Saved entries:
☆ ☆ ☆

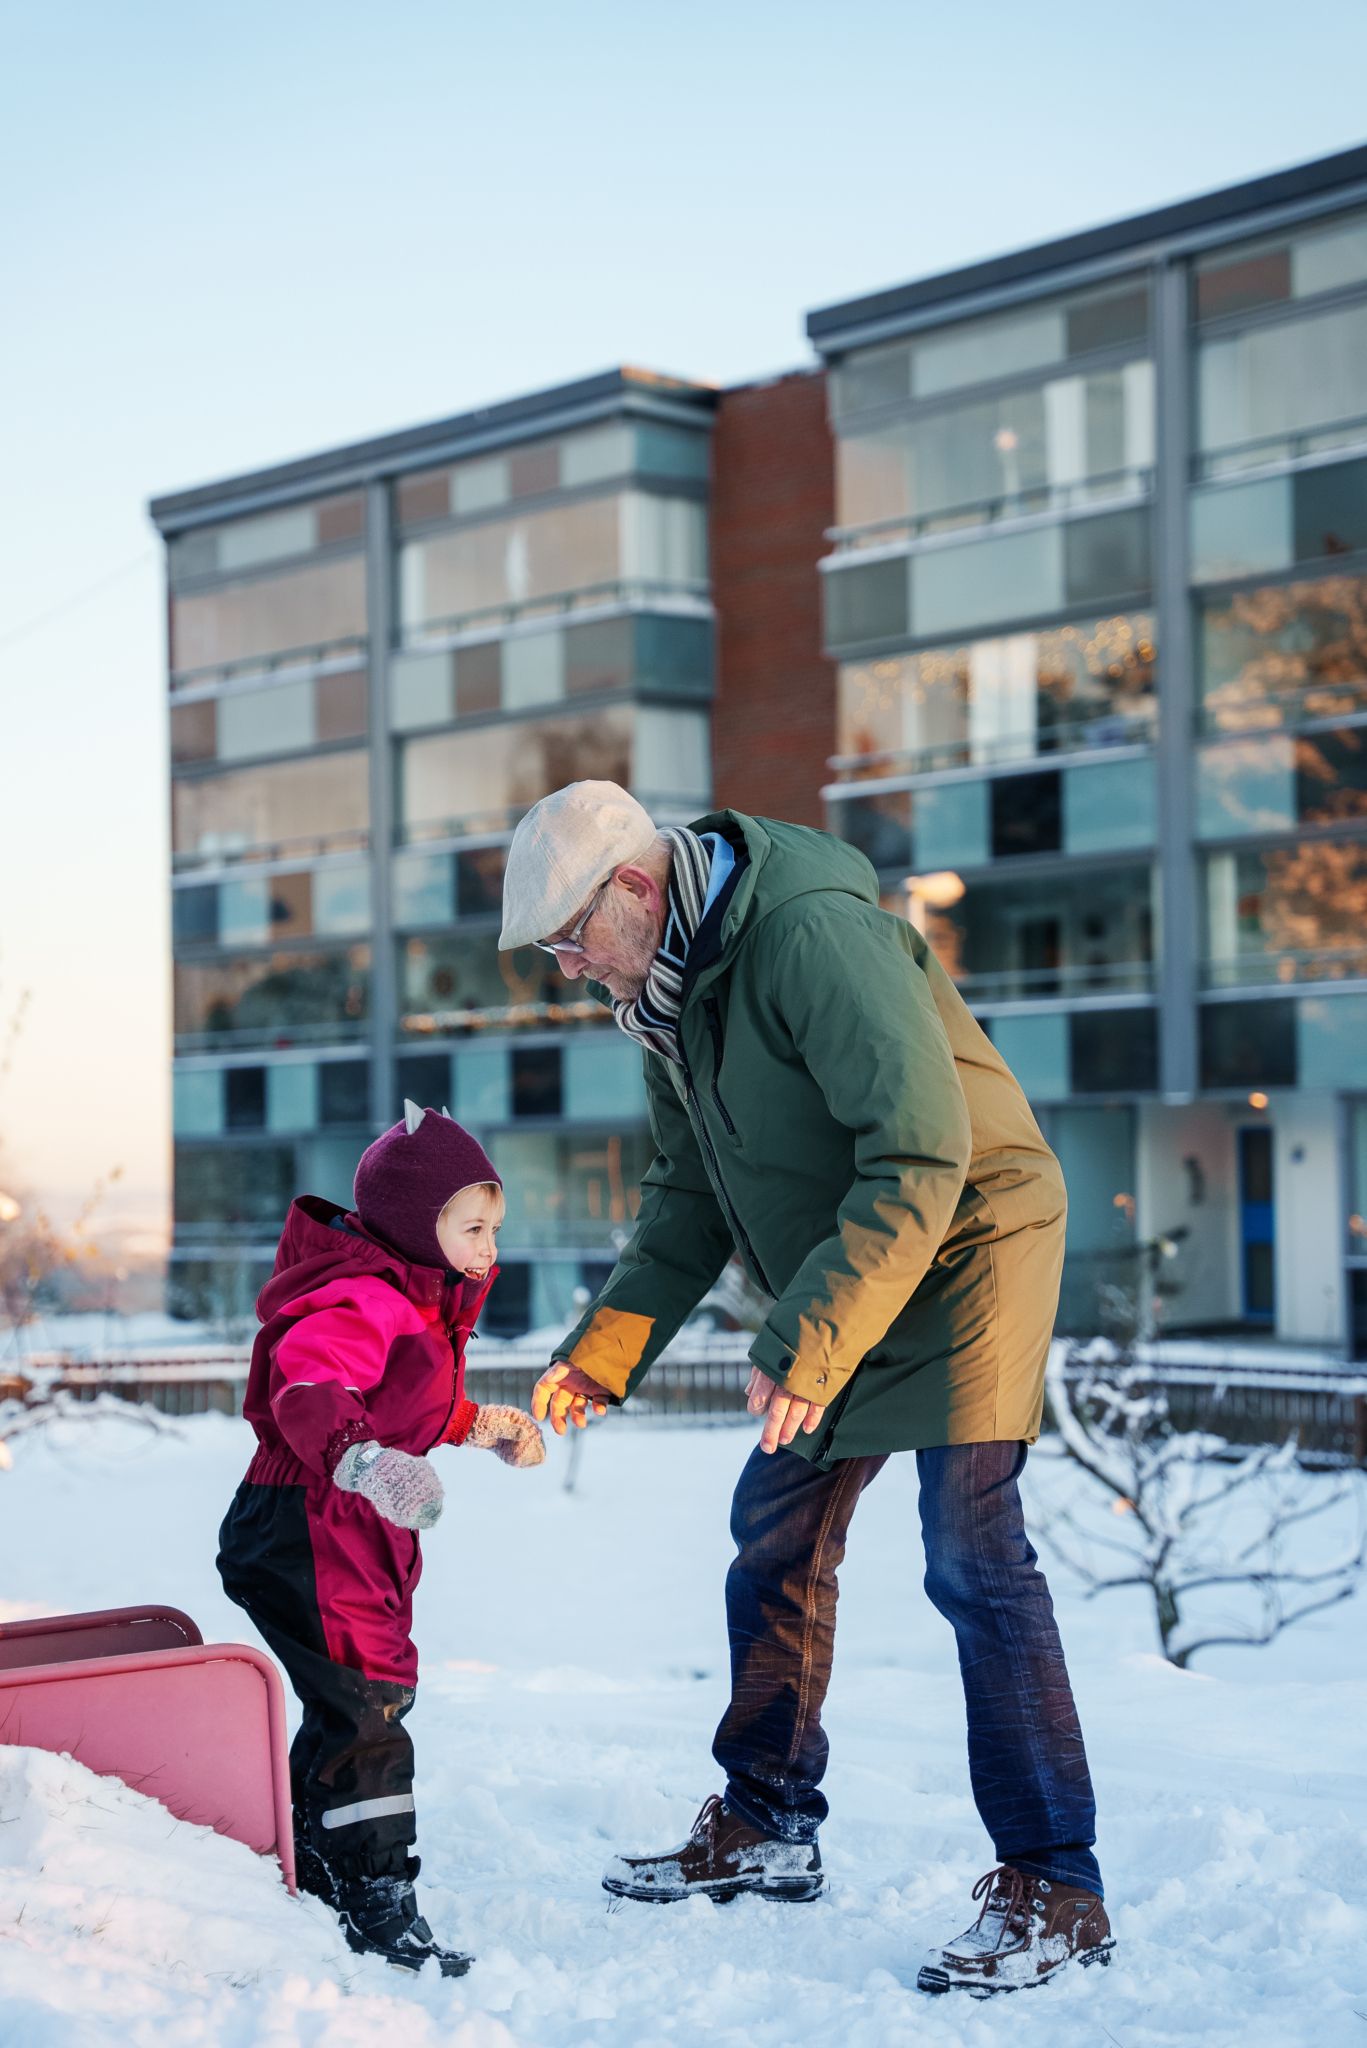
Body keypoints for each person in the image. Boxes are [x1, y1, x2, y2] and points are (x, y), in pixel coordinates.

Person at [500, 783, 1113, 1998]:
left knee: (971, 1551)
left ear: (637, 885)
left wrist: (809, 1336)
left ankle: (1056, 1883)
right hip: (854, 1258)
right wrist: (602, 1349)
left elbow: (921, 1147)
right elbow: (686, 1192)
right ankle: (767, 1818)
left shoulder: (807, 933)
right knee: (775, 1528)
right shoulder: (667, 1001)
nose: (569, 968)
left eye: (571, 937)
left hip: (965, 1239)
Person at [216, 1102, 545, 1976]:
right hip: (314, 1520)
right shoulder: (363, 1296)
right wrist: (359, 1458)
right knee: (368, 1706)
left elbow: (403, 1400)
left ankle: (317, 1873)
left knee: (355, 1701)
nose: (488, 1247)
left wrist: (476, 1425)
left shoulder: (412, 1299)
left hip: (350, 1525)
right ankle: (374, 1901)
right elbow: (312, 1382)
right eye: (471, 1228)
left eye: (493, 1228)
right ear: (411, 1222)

☆ ☆ ☆

TASK: A verbatim copy of every record is required, with all pictures excluded.

THE ANSWER:
Body keypoints for each person in the image. Boxes are [x1, y1, x2, y2] and points are (x, y), in pixel coordinates.

Person at [500, 783, 1113, 1998]:
left knee: (971, 1551)
left ear: (637, 885)
left wrist: (809, 1336)
left ankle: (1056, 1883)
right hip: (854, 1258)
right wrist: (602, 1349)
left elbow: (921, 1147)
right elbow: (686, 1192)
right ankle: (767, 1818)
left shoulder: (807, 933)
right knee: (775, 1528)
right shoulder: (667, 1001)
nose: (569, 968)
left eye: (571, 937)
left hip: (965, 1239)
Person at [216, 1102, 545, 1976]:
right hip: (314, 1520)
right shoulder: (363, 1296)
right wrist: (359, 1458)
right knee: (368, 1706)
left elbow: (403, 1400)
left ankle: (317, 1873)
left knee: (355, 1701)
nose: (488, 1247)
left wrist: (476, 1425)
left shoulder: (412, 1299)
left hip: (350, 1525)
right ankle: (374, 1901)
right elbow: (312, 1382)
right eye: (471, 1228)
left eye: (493, 1228)
right ear: (411, 1222)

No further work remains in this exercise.